University of Minnesota Alumni Association

The Last Word

Game of Chance

An alumnus considers gambling and parenting.

Illustration by Miguel Gallardo

Saturday night at the Beau Rivage in Biloxi is a mesmerizing kaleidoscope of neon color and carnival sound. A seven-hour drive from Gainesville, Florida, where I live with my wife and two boys under 3, the hotel casino offers up the perennial Wheel of Fortune along with TV-themed slots Game of Thrones and Big Bang Theory.

Everyone here came to play against the odds, their hopes as expansive as the American Dream. Many are older, seemingly searching for something. A cheap thrill? There is a fine line between fortune and bankruptcy. But hopefuls come in all stripes: smokers to nonsmokers, boozers to pop drinkers, singles to marrieds and married-agains.

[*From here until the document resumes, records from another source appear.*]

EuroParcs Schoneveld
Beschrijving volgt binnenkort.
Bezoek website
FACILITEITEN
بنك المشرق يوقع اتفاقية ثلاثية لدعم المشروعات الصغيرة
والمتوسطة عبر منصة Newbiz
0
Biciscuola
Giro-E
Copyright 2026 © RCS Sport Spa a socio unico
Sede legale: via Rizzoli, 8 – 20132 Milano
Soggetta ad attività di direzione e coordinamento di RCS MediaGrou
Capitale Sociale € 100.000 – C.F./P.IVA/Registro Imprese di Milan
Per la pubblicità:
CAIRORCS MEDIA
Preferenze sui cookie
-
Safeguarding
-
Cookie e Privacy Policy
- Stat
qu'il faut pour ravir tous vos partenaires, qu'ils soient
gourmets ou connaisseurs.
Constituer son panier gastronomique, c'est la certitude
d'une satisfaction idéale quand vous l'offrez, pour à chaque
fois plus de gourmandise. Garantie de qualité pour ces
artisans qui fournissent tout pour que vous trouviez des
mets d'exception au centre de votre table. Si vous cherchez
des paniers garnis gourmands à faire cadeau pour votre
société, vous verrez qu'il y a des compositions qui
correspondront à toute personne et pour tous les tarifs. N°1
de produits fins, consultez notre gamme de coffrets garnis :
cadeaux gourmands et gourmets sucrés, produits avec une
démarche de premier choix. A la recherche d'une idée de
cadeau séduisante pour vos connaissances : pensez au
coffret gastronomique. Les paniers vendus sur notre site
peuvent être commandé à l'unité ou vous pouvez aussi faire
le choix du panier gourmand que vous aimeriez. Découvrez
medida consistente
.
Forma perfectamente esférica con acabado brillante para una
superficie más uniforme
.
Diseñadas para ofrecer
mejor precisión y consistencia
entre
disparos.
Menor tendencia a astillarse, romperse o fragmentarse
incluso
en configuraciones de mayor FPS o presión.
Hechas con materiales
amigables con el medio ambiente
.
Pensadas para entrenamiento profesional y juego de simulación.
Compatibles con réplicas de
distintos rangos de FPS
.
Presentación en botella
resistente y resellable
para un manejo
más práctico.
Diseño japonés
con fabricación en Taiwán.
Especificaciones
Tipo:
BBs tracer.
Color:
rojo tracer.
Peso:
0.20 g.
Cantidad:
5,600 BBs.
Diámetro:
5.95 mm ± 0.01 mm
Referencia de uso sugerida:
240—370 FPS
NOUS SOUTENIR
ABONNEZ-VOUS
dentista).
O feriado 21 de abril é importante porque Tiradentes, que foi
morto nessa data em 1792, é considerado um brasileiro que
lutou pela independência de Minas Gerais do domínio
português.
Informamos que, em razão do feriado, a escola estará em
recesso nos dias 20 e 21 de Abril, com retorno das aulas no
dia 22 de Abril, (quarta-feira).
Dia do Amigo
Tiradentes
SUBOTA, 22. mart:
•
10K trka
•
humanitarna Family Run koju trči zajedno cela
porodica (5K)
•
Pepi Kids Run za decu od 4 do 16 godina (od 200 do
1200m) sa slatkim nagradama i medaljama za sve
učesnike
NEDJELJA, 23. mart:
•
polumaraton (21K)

Upstairs, my wife’s aunt and her friend are watching our two boys in our hotel room. Down here in the casino with my wife, I’m remembering the fun we used to have before going from a couple to a family changed so much.

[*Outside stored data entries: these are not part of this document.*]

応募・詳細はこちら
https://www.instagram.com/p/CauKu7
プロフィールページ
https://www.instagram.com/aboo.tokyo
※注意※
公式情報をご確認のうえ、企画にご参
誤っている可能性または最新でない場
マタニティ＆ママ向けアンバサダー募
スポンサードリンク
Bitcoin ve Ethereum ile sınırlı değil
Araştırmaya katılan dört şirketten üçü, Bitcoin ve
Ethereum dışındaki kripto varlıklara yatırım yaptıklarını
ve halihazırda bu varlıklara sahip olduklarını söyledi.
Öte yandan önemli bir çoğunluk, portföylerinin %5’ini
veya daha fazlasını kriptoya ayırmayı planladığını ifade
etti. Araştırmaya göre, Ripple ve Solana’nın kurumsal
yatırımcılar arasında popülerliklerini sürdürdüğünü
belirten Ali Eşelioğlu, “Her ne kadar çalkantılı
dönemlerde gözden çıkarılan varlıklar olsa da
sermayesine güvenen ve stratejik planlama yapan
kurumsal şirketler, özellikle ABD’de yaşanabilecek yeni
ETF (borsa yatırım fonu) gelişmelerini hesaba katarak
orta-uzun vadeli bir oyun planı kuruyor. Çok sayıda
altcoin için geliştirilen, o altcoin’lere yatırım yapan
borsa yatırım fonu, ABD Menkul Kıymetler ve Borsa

My wife got pregnant a week before she was to have her first IFV treatment. It was a precious gift, which from the start seemed tenuous at best. Our son Sam had a single artery in his umbilical cord that had to somehow do the job of two. This high-risk pregnancy, with possible complications for our child, brought ultrasounds every two weeks, myriad tests, and sleepless nights.

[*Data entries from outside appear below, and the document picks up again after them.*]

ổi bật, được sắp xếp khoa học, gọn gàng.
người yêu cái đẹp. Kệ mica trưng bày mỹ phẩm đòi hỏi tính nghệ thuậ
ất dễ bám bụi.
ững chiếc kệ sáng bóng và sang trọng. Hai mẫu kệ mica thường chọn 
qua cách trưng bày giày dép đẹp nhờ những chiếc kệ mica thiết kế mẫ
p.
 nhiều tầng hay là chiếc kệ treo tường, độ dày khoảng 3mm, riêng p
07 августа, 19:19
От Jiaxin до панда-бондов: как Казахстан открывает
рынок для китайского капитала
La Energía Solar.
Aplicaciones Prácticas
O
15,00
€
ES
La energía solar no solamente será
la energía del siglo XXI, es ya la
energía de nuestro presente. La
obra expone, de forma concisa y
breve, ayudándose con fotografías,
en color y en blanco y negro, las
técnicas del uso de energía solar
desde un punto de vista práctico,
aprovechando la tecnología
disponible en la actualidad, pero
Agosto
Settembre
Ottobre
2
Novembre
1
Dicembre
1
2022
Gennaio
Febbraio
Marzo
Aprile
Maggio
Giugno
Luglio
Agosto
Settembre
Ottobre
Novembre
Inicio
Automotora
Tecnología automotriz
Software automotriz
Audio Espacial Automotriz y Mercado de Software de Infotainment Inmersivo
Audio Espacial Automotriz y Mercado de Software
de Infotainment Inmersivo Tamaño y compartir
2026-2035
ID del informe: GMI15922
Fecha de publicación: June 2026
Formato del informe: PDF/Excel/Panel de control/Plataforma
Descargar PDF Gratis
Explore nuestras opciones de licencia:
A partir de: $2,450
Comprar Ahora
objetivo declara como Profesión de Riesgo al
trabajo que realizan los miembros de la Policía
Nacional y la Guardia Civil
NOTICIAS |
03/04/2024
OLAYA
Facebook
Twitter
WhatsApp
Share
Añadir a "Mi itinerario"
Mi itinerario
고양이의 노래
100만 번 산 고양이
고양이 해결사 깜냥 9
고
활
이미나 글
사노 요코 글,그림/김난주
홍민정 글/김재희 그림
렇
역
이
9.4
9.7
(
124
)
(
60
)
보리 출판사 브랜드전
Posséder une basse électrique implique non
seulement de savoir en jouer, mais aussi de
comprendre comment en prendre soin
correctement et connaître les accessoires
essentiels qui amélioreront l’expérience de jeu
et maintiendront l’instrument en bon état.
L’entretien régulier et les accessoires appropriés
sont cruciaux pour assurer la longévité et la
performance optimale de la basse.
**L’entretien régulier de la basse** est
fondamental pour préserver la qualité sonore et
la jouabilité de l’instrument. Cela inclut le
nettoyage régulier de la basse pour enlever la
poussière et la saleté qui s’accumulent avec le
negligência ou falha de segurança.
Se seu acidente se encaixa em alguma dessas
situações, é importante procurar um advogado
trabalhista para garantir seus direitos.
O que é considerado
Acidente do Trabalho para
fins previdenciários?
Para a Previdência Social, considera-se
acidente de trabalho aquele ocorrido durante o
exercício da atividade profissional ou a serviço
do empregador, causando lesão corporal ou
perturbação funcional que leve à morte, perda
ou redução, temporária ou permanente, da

We are architects of our own grand delusions. A list of things I didn’t foresee: As a new father I would be less of a husband; as a mother she would be less of a wife; our intimacies would diminish; I would lose time for everything except parenting; I would be physically present, but emotionally absent, when my wife needed the most from me.

I was naïve. I was selfish. I was withdrawn. I had gone through life without having to care for anyone but myself, so when Sam came along, I was more than a novice. I was also a poor partner for the task of caring for another human being. We disappointed each other and argued. We slept in separate beds, one of us usually on the couch, just to get some shut-eye, all the while wondering if it was supposed to be like this.   

Tonight my wife and I are playing the roulette wheel. I bet the outside where the odds are clearer. My wife plays the inside numbers that make her lucky: 29, 22, and others. Bets become final, players put their chips in across the 36 numbers, as if there is some psychic method to the ways they skip and hop across the board, some vulnerability to the wheel, a calculated flick in the finger pinch that sent the white ball spinning, something whispered into their ear and no one else’s.

We are hundreds of dollars ahead of the hundred we split between us when we started. Her arm rubs up against mine.

“Isn’t this fun?” she says.

“Yes,” I say.

“I like playing this when I’m with you,” she continues.

Our phones ring. The kids need us. Yet we are having a good time together.

“We have to go,” I say.

The timing, however, is good. We leave when we are still winning, when we are still ahead, when we are lucky.


Ben Doty (M.F.A. ’10) is a financial analyst and bad poker player.